I don't understand how Gmail managed to get to this point. One of the original selling points of Gmail was the snappy interface. And it's regressed massively. And it's not like the interface is complicated.
Yeah, I'm shocked how much slower Chrome is than Firefox here in 2020. Never expected this.
That said I do practice inbox zero, so it might just be spending time on loading a lot of mail?
https://support.google.com/mail/answer/15049
seduction makes everyone do its best, over time you rot
time for a new challenger ?
As they say, storage space is not an issue in the 21st century, so the only differentiator between plans is the only thing that matters: the number of outgoing emails. You can have as many domains, as many aliases and as many addresses as you want, that's not a technical problem so there's no reason it should be a financial distinction.
They have full DNS capabilities and very nice UI (minimal JS, loads super fast).
Over the last month, I started getting login timeouts and that was the last straw. Recently I noticed that they put up an announcement saying that they are running at very high loads due to the COVID-19 situation. I'm not quite sure how people working from home affects normal email (I guess people are emailing a bit more?) but anyways once the announcement went away, I still kept experiencing issues so I migrated my primary email over to fastmail.
Service is reliable, considering the cost, but communication isn't their forte esp for an email company. :)
This sounds like an advertising company. A person's inbox is the holy grail of info about them.
I don't think I want to use this company for my email. Change my mind?
Apart from that, their website states pretty clearly their privacy policy [1] and other terms [2]. It doesn't look like there is anything shady going on here.
I don't personally use Migadu but I've had it bookmarked as the "service I would probably use if/when the day comes".
[1]: https://www.migadu.com/en/privacy.html [2]: https://www.migadu.com/en/terms.html
1. January 2019: Bought a domain name and registered for FastMail.
2. Progressively over the following months: Every time I got an email sent to my Gmail address, I'd either unregister for that service or change it to my new FastMail powered email address.
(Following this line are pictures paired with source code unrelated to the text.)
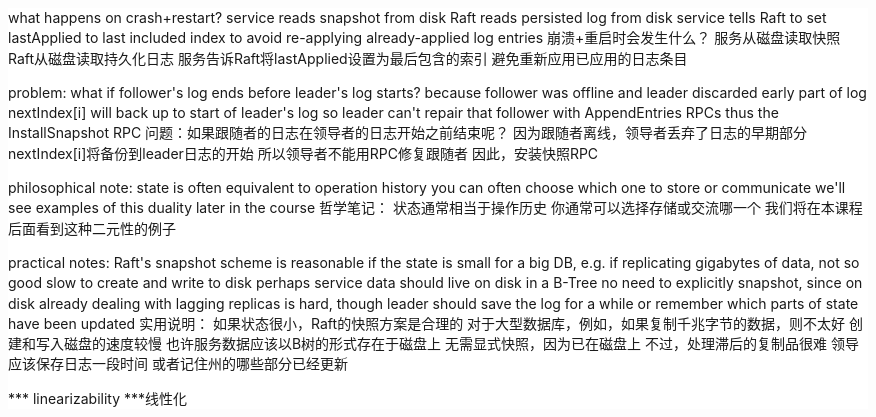 what happens on crash+restart?
  service reads snapshot from disk
  Raft reads persisted log from disk
  service tells Raft to set lastApplied to last included index
    to avoid re-applying already-applied log entries
崩溃+重启时会发生什么？
服务从磁盘读取快照
Raft从磁盘读取持久化日志
服务告诉Raft将lastApplied设置为最后包含的索引
避免重新应用已应用的日志条目

problem: what if follower's log ends before leader's log starts?
  because follower was offline and leader discarded early part of log
  nextIndex[i] will back up to start of leader's log
  so leader can't repair that follower with AppendEntries RPCs
  thus the InstallSnapshot RPC
问题：如果跟随者的日志在领导者的日志开始之前结束呢？
因为跟随者离线，领导者丢弃了日志的早期部分
nextIndex[i]将备份到leader日志的开始
所以领导者不能用RPC修复跟随者
因此，安装快照RPC

philosophical note:
  state is often equivalent to operation history
  you can often choose which one to store or communicate
  we'll see examples of this duality later in the course
哲学笔记：
状态通常相当于操作历史
你通常可以选择存储或交流哪一个
我们将在本课程后面看到这种二元性的例子

practical notes:
  Raft's snapshot scheme is reasonable if the state is small
  for a big DB, e.g. if replicating gigabytes of data, not so good
    slow to create and write to disk
  perhaps service data should live on disk in a B-Tree
    no need to explicitly snapshot, since on disk already
  dealing with lagging replicas is hard, though
    leader should save the log for a while
    or remember which parts of state have been updated
实用说明：
如果状态很小，Raft的快照方案是合理的
对于大型数据库，例如，如果复制千兆字节的数据，则不太好
创建和写入磁盘的速度较慢
也许服务数据应该以B树的形式存在于磁盘上
无需显式快照，因为已在磁盘上
不过，处理滞后的复制品很难
领导应该保存日志一段时间
或者记住州的哪些部分已经更新

*** linearizability
***线性化
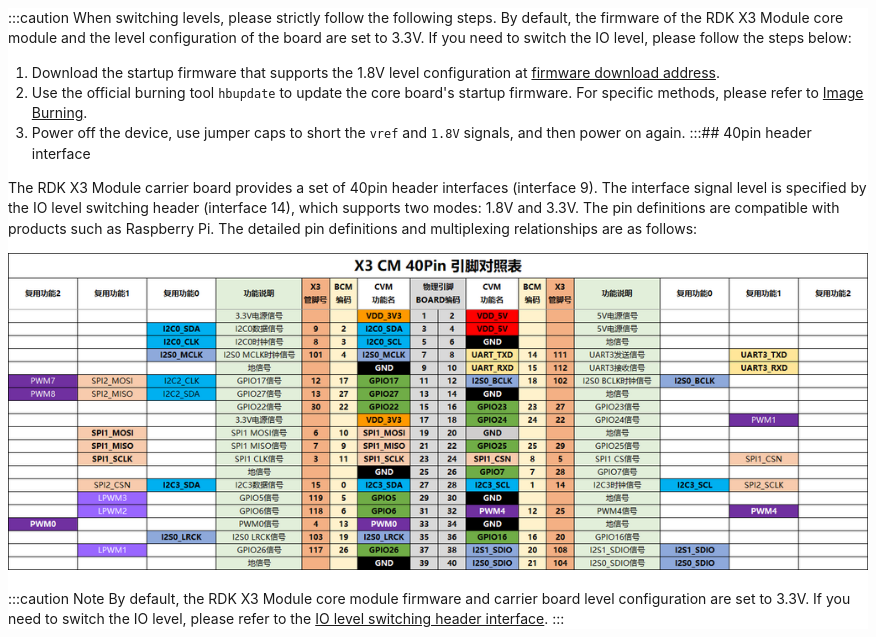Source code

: :::caution When switching levels, please strictly follow the following steps.
By default, the firmware of the RDK X3 Module core module and the level configuration of the board are set to 3.3V. If you need to switch the IO level, please follow the steps below:

1. Download the startup firmware that supports the 1.8V level configuration at [firmware download address](http://sunrise.horizon.cc/downloads/miniboot).
2. Use the official burning tool `hbupdate` to update the core board's startup firmware. For specific methods, please refer to [Image Burning](./system.md).
3. Power off the device, use jumper caps to short the `vref` and `1.8V` signals, and then power on again.
:::## 40pin header interface

The RDK X3 Module carrier board provides a set of 40pin header interfaces (interface 9). The interface signal level is specified by the IO level switching header (interface 14), which supports two modes: 1.8V and 3.3V. The pin definitions are compatible with products such as Raspberry Pi. The detailed pin definitions and multiplexing relationships are as follows:

![image-40pin-header](./image/rdk_x3_module/image-40pin-header.png)

:::caution Note
By default, the RDK X3 Module core module firmware and carrier board level configuration are set to 3.3V. If you need to switch the IO level, please refer to the [IO level switching header interface](#io-level-switching-interface).
:::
3. Early summer 2019: Logged out from my Google Account in Firefox, and created a Firefox Container where I am logged into my Google account in case I would need it
4. Deleted Google Maps app from my phone
5. Logged out from my Google account on the Gmail app on my phone
A few tips I can share:
* If you have this email address registered at FastMail: foo@bar.com, emails sent to x@foo.bar.com (where x can be anything) will be forwarded do foo@bar.com. I found this very useful when using it to sign up for various services.
* You can register as many aliases as you want in FastMail. For example I have my personal email address be firstname@domain.com. I also have inbox@domain.com registered as an alias, so if I sign up for some online service I can use service@inbox.domain.com as my email address.
The things that I've found hardest to migrate are:
* iMessage. I've used my Gmail address as the primary iMessage handle, so that's what people have been sending messages to. Not sure what'll happen if I remove it from my Apple ID.
* GitHub. I've used my Gmail address as my email address in Git for years. Removing the Gmail address from my profile in GitHub removes the connection between those commits and my profile. For now I have it as a secondary email address (or whatever it's called on GitHub) for this sake.
* YouTube. I want my viewing history, channel subscriptions, etc. Maybe I should create a new Google Account just for YouTube?
Looking at the typical Amazon concern that "longer load times cost millions in sales" that you hear, it's crazy to think that gmail doesn't measure the uncached load time (or they do and are happy with 20 seconds).
Anecdata: I mostly use my phone for email, so most of the time I load the gmail web interface the cache is cold and it takes this long. It bothers me the one a month I load it.
That said, I've found Gmail to be pretty sluggish even after loading, so I use it via email clients with my other accounts.
Controlling the address is key to switching services and not being shut off for ToS violations.